Data below:
◆ ◆ ◆ ◆
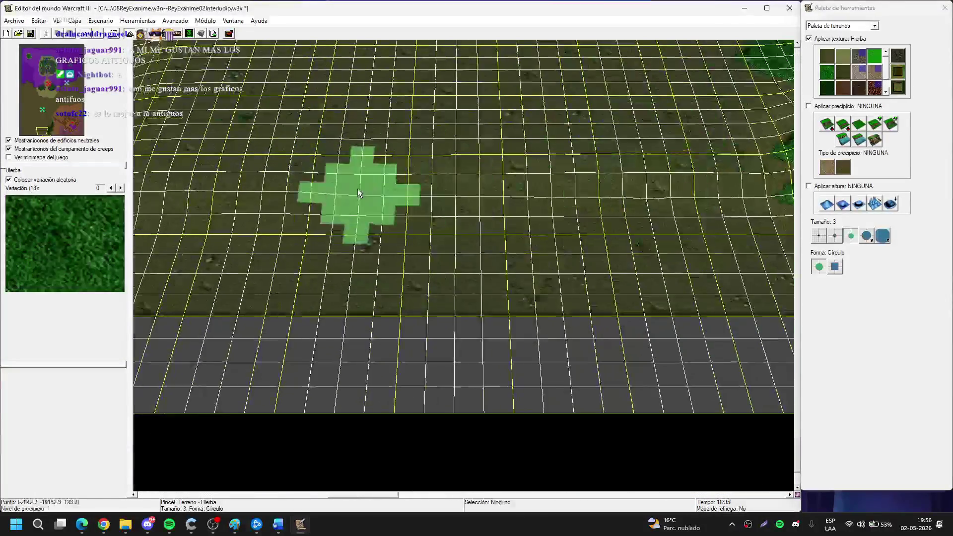
{"action": "key", "text": "Up"}
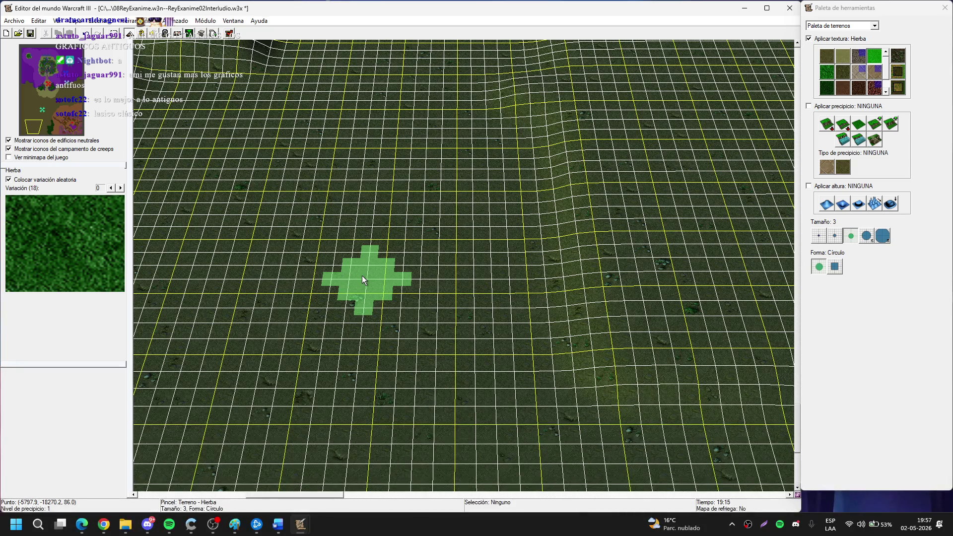
{"action": "key", "text": "Up"}
{"action": "key", "text": "Up"}
{"action": "key", "text": "Up"}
◆ ◆ ◆ ◆
Activity: The listing must be repeated word for word, and none of its pictures may appear in the copy.

Exercise result:
{"action": "key", "text": "Up"}
{"action": "key", "text": "Up"}
{"action": "key", "text": "Up"}
{"action": "key", "text": "Up"}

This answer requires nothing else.